• **REQUIREMENTS**:
#1 In the page excerpt, what does the self-supervised modal optimization transformer (SMOT) use to synchronize cross-modal embeddings?
#2 From the page excerpt, extract the passage running from "Multi-task learning extends" to "and unified maintenance.", word for word.

Attention-based architectures have transformed captioning by capturing global context without sequential bottlenecks. The Recurrent Fusion Transformer in the study [4] combines recurrent gating with multi-head self-attention, improving semantic coherence by modeling fine-grained feature interactions. While these models outperform LSTM baselines in accuracy and CIDEr scores, they are computationally heavier, making them less suitable for resource-constrained environments. Their strength lies in complex relational reasoning, but they require careful regularization to avoid overfitting on small datasets.

(c) Self-supervised and semi-supervised frameworks

To reduce reliance on large annotated datasets, the self-supervised modal optimization transformer (SMOT) [5] synchronizes cross-modal embeddings using contrastive objectives. This enables competitive performance in low-data regimes, addressing a major limitation of fully supervised captioning. The trade-off is that performance still lags behind supervised transformers on high-resource datasets, but these methods are highly promising for domain adaptation and low-resource languages.

(d) Lightweight and multi-task systems

Multi-task learning extends captioning models to serve multiple vision tasks with shared encoders. For example, Bayisa et al. [2] introduced a tensor-based DenseNet201 backbone supporting classification, detection, and captioning, with task-specific decoders. This approach improves generalizability and reduces model duplication, but sharing representations can introduce task interference, where optimizing one task harms another. Such systems are particularly attractive for edge deployment due to reduced model size and unified maintenance.

• **Stored records**:

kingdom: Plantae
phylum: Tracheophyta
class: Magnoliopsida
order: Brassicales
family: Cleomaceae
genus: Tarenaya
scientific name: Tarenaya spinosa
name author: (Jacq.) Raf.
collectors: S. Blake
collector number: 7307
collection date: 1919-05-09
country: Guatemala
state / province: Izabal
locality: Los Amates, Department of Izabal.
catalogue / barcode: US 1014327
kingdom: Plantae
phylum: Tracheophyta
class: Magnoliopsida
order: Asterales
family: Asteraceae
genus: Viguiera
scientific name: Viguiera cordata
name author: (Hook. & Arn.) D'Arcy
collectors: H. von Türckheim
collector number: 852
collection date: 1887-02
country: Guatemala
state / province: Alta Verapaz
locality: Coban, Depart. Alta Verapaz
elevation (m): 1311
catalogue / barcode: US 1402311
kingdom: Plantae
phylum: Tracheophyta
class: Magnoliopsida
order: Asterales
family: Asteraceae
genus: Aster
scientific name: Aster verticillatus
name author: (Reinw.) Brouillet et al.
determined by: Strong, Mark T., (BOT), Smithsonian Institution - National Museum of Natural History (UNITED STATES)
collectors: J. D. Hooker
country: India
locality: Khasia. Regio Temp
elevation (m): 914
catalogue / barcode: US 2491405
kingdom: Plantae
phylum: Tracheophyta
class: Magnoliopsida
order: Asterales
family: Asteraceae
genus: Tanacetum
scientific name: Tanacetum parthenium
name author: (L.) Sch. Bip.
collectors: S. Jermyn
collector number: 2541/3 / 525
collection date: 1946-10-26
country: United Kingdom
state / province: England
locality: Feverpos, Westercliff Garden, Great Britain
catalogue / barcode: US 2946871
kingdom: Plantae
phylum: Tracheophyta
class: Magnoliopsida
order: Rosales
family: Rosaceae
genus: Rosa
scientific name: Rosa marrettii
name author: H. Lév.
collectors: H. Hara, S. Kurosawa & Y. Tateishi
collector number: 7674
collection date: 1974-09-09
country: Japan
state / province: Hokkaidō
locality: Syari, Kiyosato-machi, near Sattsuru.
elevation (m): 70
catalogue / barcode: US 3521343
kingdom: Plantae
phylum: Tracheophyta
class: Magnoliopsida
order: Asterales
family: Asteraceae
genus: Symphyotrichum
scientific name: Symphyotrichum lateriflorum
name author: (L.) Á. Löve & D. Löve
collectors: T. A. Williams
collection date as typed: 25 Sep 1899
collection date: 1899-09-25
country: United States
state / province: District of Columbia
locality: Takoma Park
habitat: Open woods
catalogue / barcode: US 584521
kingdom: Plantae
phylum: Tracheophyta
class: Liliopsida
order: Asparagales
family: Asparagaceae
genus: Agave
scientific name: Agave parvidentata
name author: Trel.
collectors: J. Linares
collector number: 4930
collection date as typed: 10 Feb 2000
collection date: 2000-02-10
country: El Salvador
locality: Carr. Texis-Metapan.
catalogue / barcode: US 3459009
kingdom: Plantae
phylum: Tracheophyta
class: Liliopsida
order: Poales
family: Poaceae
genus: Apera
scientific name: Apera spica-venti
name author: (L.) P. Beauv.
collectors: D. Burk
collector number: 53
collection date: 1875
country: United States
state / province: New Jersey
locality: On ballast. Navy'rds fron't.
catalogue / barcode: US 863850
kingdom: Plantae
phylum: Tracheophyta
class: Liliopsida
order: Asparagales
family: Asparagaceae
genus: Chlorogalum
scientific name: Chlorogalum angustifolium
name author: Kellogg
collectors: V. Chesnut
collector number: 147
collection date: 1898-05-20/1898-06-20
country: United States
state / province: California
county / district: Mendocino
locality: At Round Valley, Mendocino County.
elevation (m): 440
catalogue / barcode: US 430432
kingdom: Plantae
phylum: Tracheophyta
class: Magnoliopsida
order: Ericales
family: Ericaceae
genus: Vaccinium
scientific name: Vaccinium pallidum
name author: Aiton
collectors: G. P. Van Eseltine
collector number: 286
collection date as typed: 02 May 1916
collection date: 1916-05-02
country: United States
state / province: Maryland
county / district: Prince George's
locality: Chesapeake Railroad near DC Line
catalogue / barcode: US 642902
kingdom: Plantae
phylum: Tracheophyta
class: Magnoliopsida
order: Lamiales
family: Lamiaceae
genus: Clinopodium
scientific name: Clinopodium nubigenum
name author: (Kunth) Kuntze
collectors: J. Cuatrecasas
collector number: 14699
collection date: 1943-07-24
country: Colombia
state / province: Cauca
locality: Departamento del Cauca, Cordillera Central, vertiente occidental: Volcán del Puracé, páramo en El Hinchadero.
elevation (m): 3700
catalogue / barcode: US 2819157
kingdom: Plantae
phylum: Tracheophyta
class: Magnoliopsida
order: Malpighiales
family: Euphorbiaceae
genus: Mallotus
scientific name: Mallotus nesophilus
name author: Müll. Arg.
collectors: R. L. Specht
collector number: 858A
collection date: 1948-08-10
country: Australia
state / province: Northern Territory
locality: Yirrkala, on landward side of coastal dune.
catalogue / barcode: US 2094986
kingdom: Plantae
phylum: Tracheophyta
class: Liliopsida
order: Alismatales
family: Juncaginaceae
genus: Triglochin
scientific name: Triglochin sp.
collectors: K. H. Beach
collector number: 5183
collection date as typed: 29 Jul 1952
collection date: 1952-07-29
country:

• **SOLUTIONS**:
#1 Contrastive objectives.

#2
Multi-task learning extends captioning models to serve multiple vision tasks with shared encoders. For example, Bayisa et al. [2] introduced a tensor-based DenseNet201 backbone supporting classification, detection, and captioning, with task-specific decoders. This approach improves generalizability and reduces model duplication, but sharing representations can introduce task interference, where optimizing one task harms another. Such systems are particularly attractive for edge deployment due to reduced model size and unified maintenance.